WHAT TO WORK ON:
For each line in the data below that holds "sustainable", return a copy.

DATA UNDER STUDY:
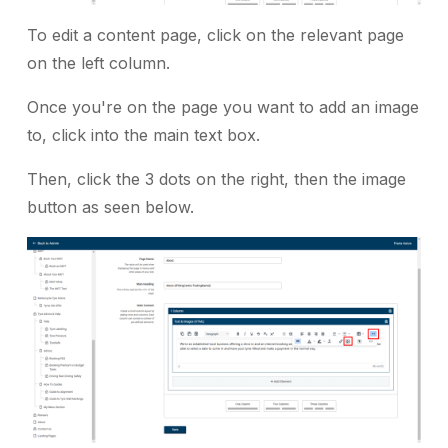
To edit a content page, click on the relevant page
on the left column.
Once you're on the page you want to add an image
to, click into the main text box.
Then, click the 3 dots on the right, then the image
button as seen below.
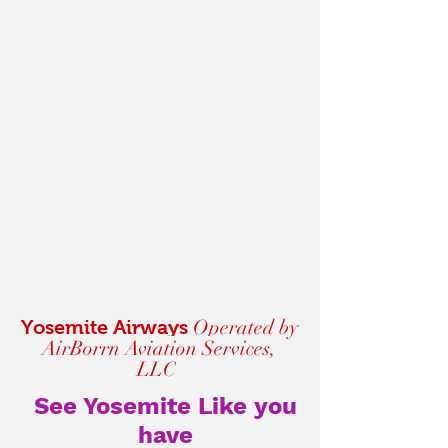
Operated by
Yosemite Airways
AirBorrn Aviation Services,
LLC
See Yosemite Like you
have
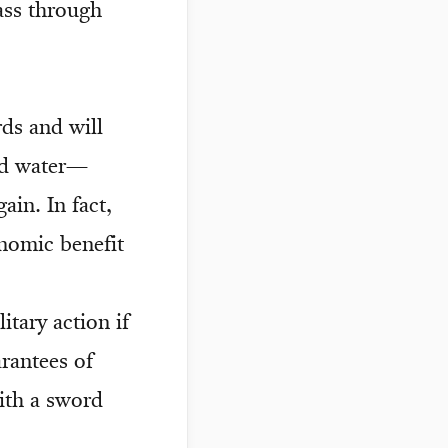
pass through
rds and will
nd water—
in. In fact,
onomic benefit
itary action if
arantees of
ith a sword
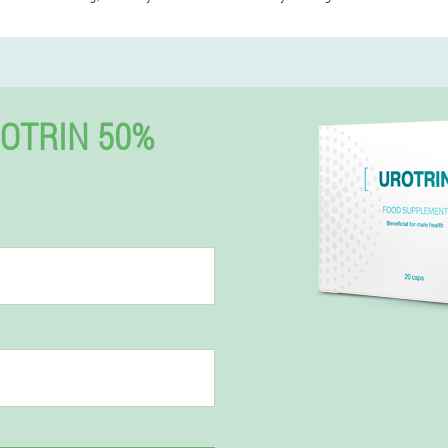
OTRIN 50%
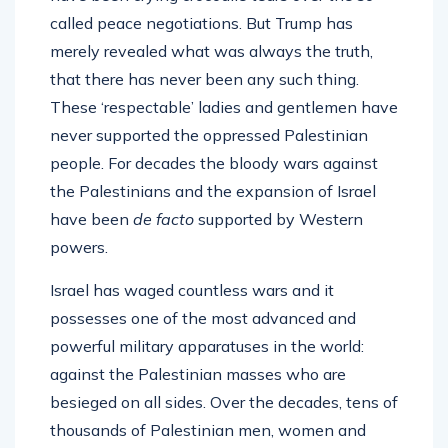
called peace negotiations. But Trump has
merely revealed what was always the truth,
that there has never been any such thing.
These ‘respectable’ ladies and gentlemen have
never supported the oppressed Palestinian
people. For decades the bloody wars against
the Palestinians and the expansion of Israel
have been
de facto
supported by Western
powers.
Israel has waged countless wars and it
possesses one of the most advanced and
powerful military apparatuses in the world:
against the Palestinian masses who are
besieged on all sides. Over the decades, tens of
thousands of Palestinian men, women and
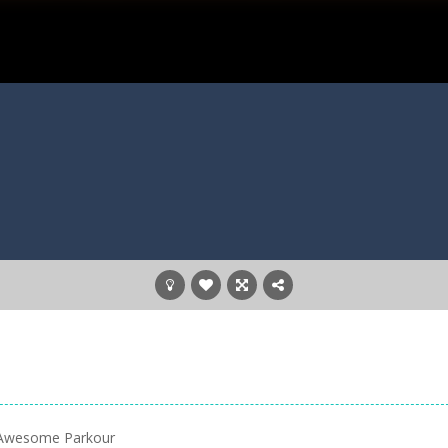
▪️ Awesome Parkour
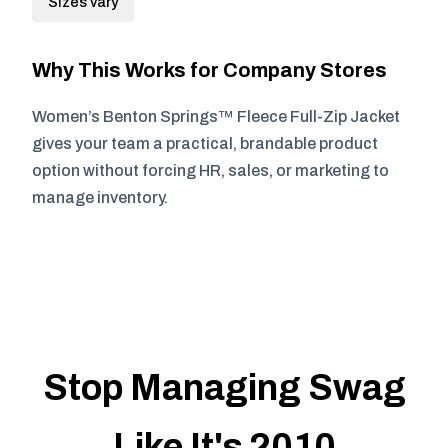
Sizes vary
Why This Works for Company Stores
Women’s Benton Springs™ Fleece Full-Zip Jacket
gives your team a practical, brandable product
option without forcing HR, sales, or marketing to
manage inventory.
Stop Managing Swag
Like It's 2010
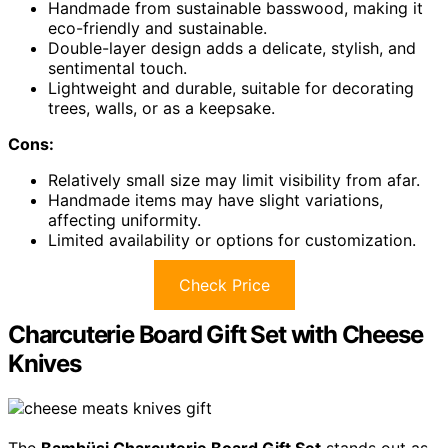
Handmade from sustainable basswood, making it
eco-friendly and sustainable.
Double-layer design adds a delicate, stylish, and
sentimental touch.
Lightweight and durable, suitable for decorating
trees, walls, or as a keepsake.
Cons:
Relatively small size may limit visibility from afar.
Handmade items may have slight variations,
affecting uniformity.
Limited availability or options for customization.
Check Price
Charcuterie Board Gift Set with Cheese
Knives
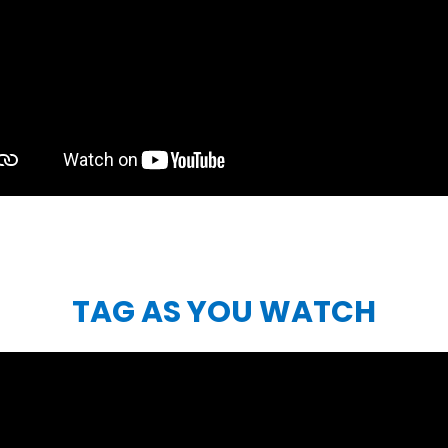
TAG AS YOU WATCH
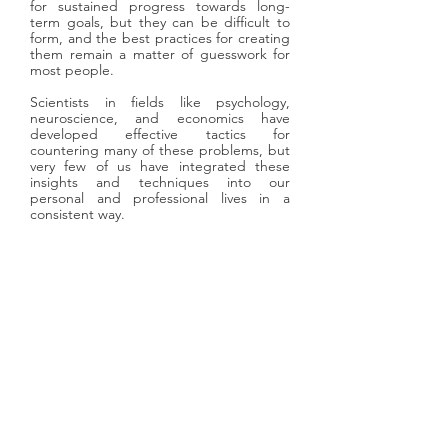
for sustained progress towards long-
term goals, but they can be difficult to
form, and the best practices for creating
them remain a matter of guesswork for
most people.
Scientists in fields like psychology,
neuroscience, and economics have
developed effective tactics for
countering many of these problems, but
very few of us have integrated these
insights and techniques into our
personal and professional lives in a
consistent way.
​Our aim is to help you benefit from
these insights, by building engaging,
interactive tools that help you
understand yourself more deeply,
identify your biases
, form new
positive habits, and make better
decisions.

ANSWER BELOW:
Handmade from sustainable basswood, making it
eco-friendly and sustainable.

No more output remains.